There are safer and more cost effective ways to address this.

The most basic one (and the recommended one) is to send a regular copy of your QuickBooks file to your CPA and make it very clear to your CPA that the one she has is not the official one. The CPA can then do whatever she wants with this copy: pull reports out of it, edit it or import it into another accounting or tax system. The CPA can then send you a journal entry to be entered into your copy of QuickBooks to make the proper adjustments. Typically, it will take just a few minutes for you or your bookkeeper to enter this journal entry manually and it is perfectly safe. You get 100% visibility into the change you made and you can undo it if necessary.

Traditionally, CPAs would ask you to send them a backup or a portable copy of your file because it decreases the file size and it can be emailed. This is no longer necessary and it actually creates extra work for both you and your CPA to convert the files. Nowadays, with systems like www.yousendit.com or www.sendthisfile.com, you can communicate the file by just emailing a URL to your accountant. The file gets uploaded from your PC or Mac to a server and when the CPA clicks on the link you sent to her, the files gets downloaded on the CPA’s computer. With this technique, you are not restricted by the size of the file that can be sent by email. Another benefit is that you can send the regular QuickBooks company file (extension *.QBW) instead of a backup or a portable copy. It will save everybody a few extra minutes because not backup or restore is needed. Another benefit of this approach is that email servers have a tendency of corrupting QuickBooks files. The chances that your QuickBooks file will make it intact to your CPA when using system like http://www.yousendit.com/ or http://www.sendthisfile.com/ are much greater. Both services offer free accounts.

An alternative to sending a copy of your QuickBooks file to the CPA is to host your QuickBooks file on a server that your CPA can then access remotely. You set the QuickBooks file in multi-user mode, create a user login for your CPA and you can then let your CPA work in the same company file as you. See my other blog on hosting QuickBooks.

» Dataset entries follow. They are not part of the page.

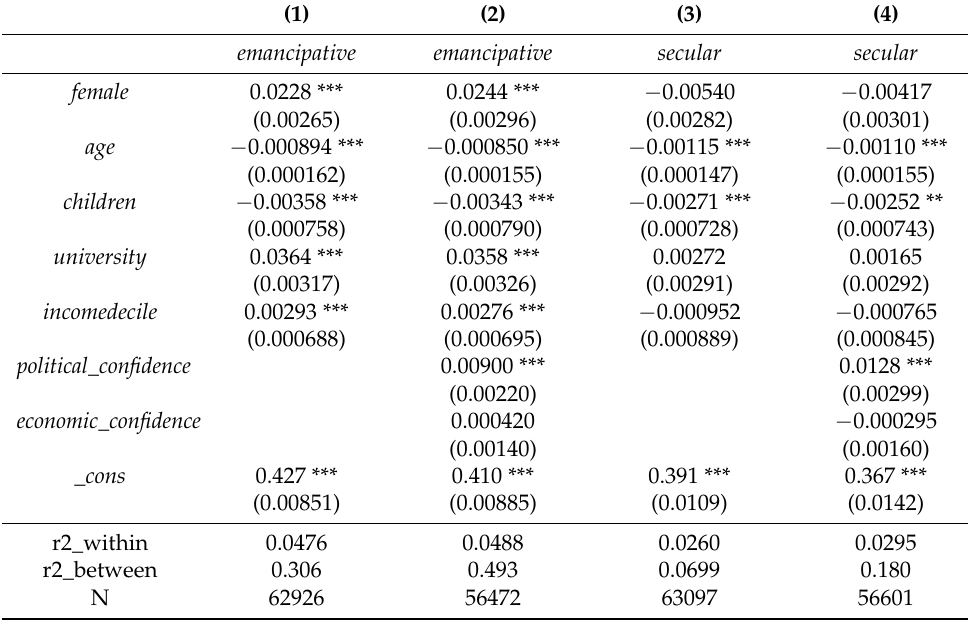
Table 4. Results of the micro-level regression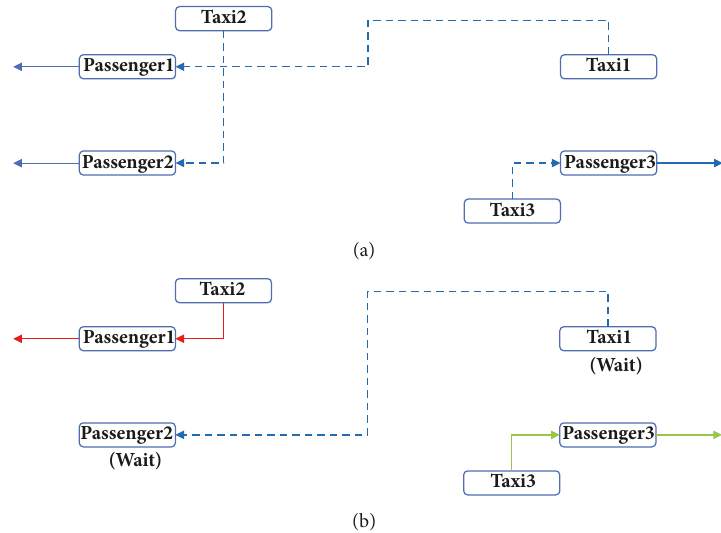
Figure 4: Routing comparison of a hypothetical example. (a) Original vehicle routing. (b) Improved vehicle routing.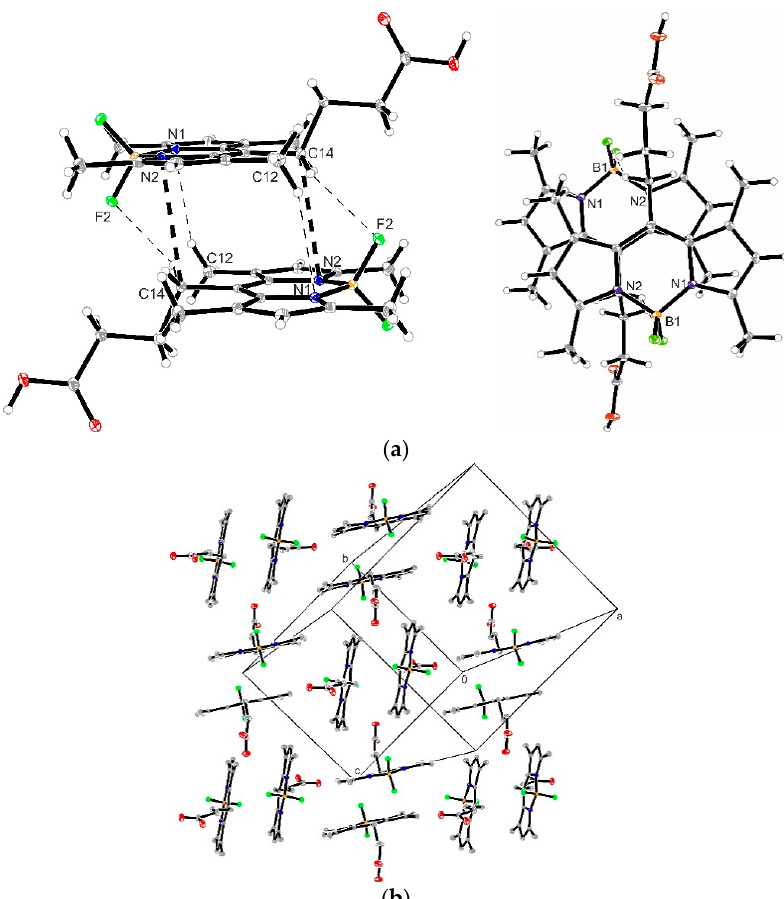
Figure 6. ( a ) View representing the interactions ( π · · · π , C–H · · · N and C–H · · · F) between two BODIPY units in compound 1 ; ( b ) 2D network showing the packing of BODIPY dimeric units.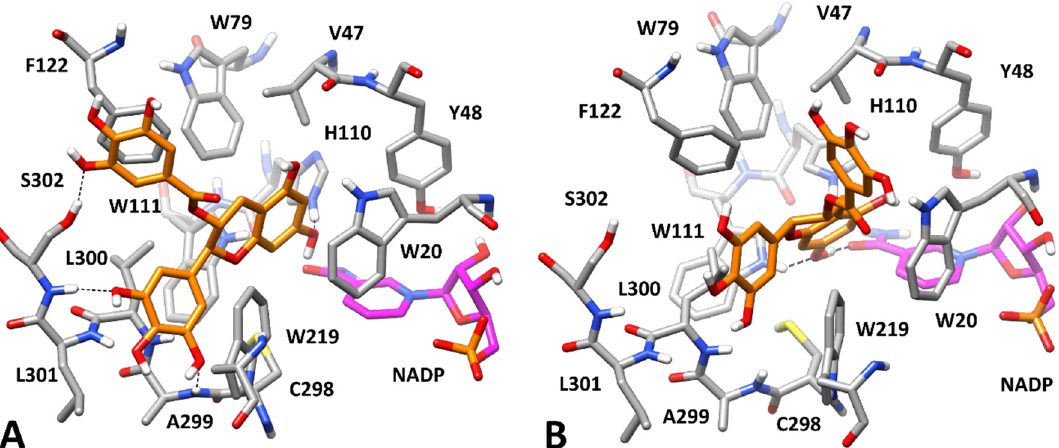
Figure 9. Minimized average structure of AKR1B1 complexed with GCG. Panel ( A , B ) refers to the AKR1B1 specificity pocket in the closed and open conformation, respectively (see text for details). GCG is shown in orange and the portion of the cofactor adjacent to the ligand binding site is shown in magenta. Relevant protein residues (shown in grey) are indicated. Ligand–protein H-bonds are shown as black dashed lines.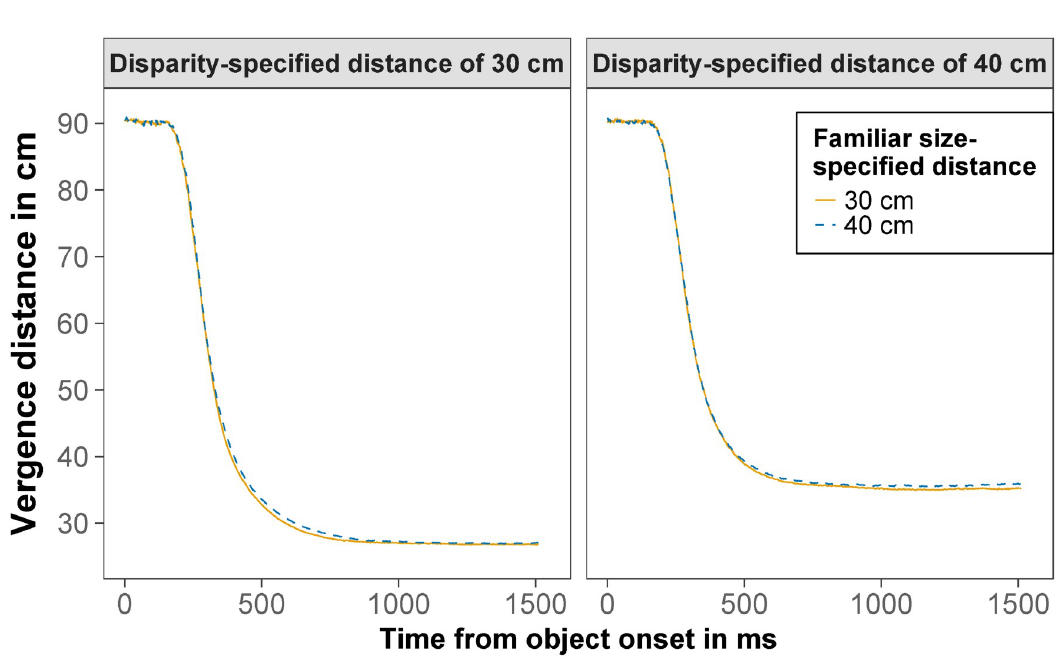
Fig 4. Vergence distance course. Mean vergence distance for a binocular disparity-specified distance of 30 cm (left) and 40 cm (right) and a familiar size-specified distance of 30 cm (solid orange) and 40 cm (dashed blue) as a function of time from object onset.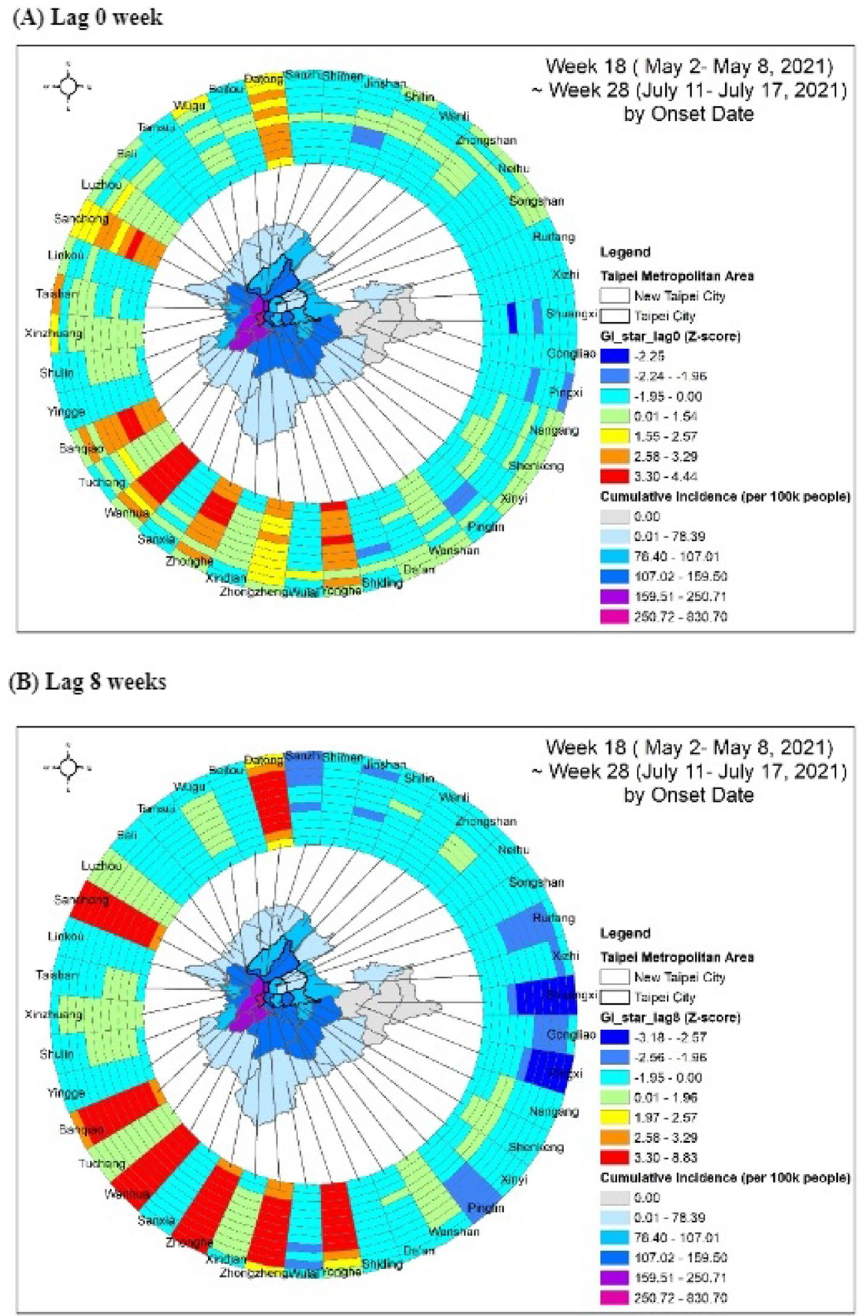
Figure 4. Spatiotemporal hotspot detection of COVID-19 incidence at the district level in Taipei and New Taipei City. The map was created by ArcGIS (ArcMap, version10.3; ESRI Inc., Redlands, CA, USA) and the ring map was created by the ring map toolbox in ArcGIS (https:// www. esri. com/ about/ newsr oom/ arcus er/ looki ng- at- tempo ral- chang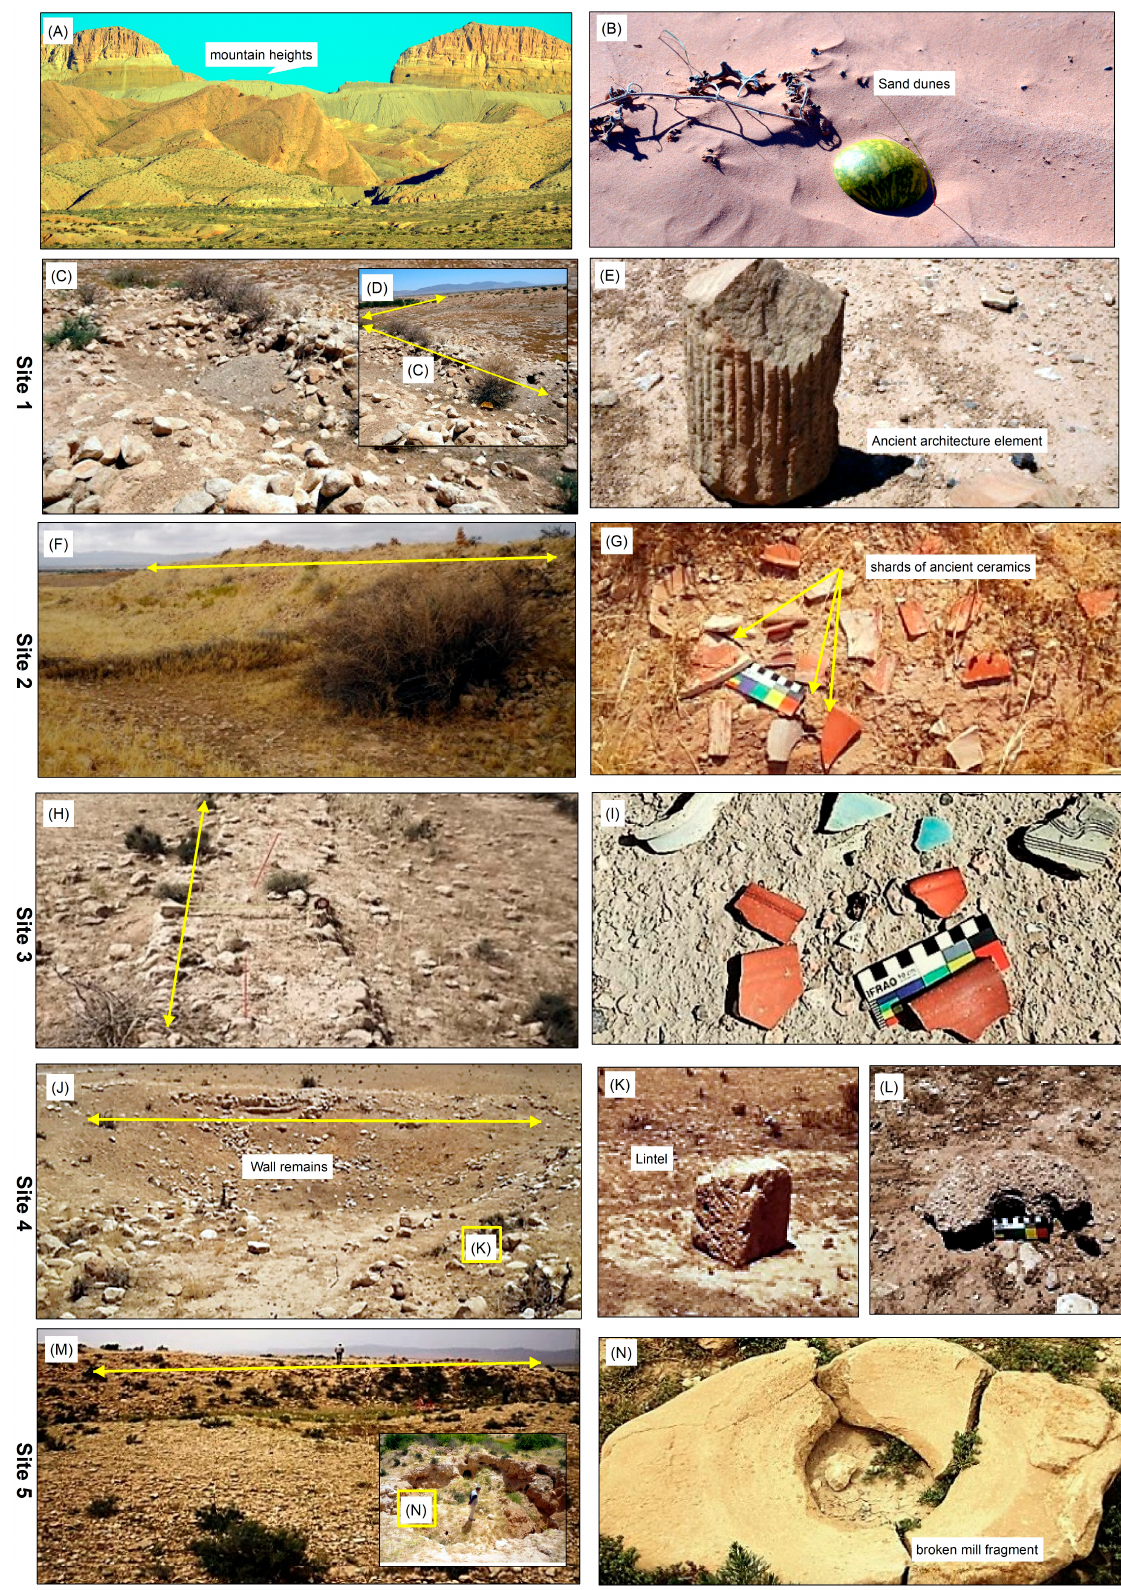
Figure 6. Magnified views of anomalies 1 to 5. ( A , B ) Landscape of the study area. ( G , I , N , L ) Shards of ancient ceramics. ( E ) Ancient Architectute element ( K ) Lintel photographed at the entrance to a fortress. ( C , D , F , H , J , M ) Field photos of wall remains.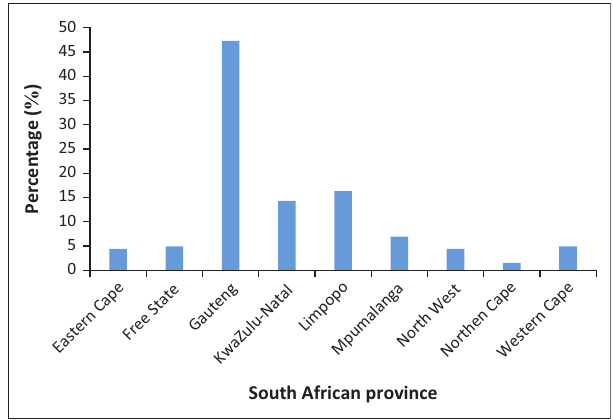
FIGURE 1: Distribution of respondents per province of South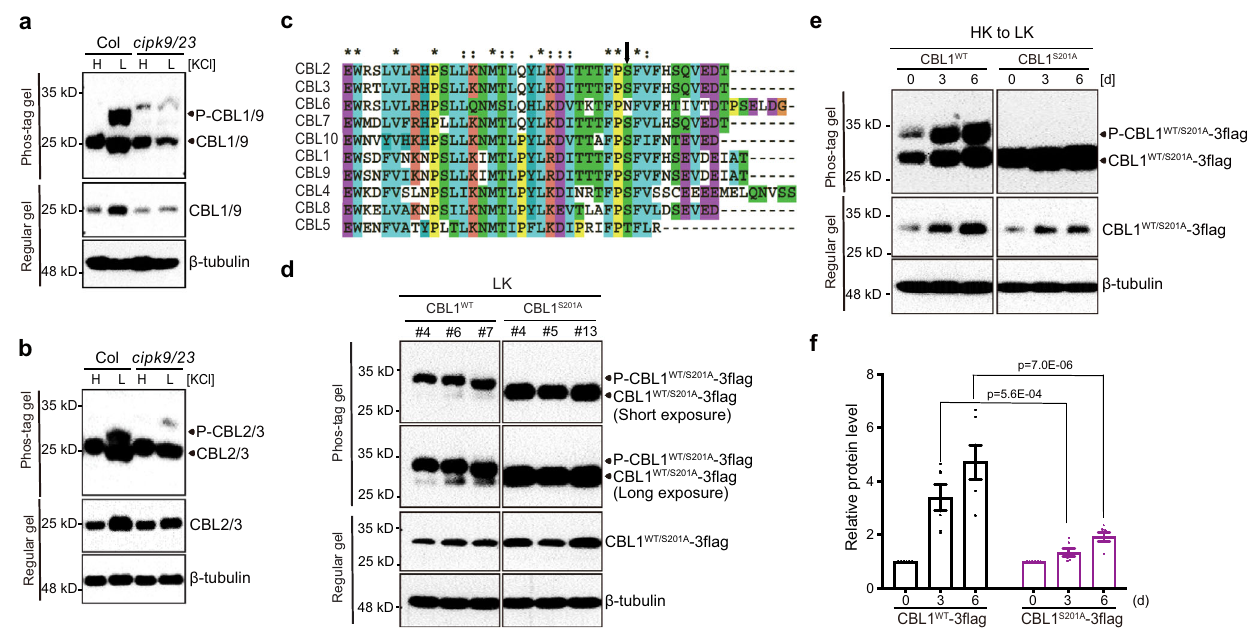
Fig. 2|CIPK9/23areresponsiblefor enhanced phosphorylationlevelsofCBL1/ 9/2/3proteinsunderlow-K + stressandCBL1/9phosphorylationcontributesto protein accumulation under low-K + stress. a , b Phosphorylation levels of CBL1/9 ( a )andCBL2/3( b )inColand cipk9/23 doublemutantgrownunderhigh-K + (20mM) or low-K + (10 μ M) for 7 days. c Amino acid sequence alignment of the C-terminus among ten Arabidopsis CBL members. The alignment is generated with Clustal X software.S201siteisindicatedbyablackarrow. d PhosphorylationstatusofCBL1 WT − 3 fl ag or CBL1 S201A − 3 fl ag under low-K + stress. Transgenic plants expressing fl ag- tagged CBL1 wild type (CBL1 WT ) or site-directed mutant CBL1 S201A in the cbl1cbl9 background were grown under low-K + (10 μ M) condition for 10 days. Three inde- pendent transgenic lines were used in each case. Each immunoblot result is the representativeofatleastthreerepeats. e Phosphorylationstatusandproteinlevels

This could appear to be the most elegant solution, but in reality, CPAs don’t like it too much. Typically, the time when they need to see your QuickBooks file is right in the middle of their busy tax season. At that time, the CPAs are scrambling for every precious minute of their day. They don’t need the added complexity of having to learn how to log onto your server and having to manage yet another set of credentials.

My recommendation is to keep it simple. Send your CPA a regular copy of your company file (*.QBW) and once she’s done reviewing or preparing your taxes, ask her to send you an adjusting journal entry in PDF format for you or your bookkeeper to manually enter into your official version of your company file: simpler, faster, cheaper and safer.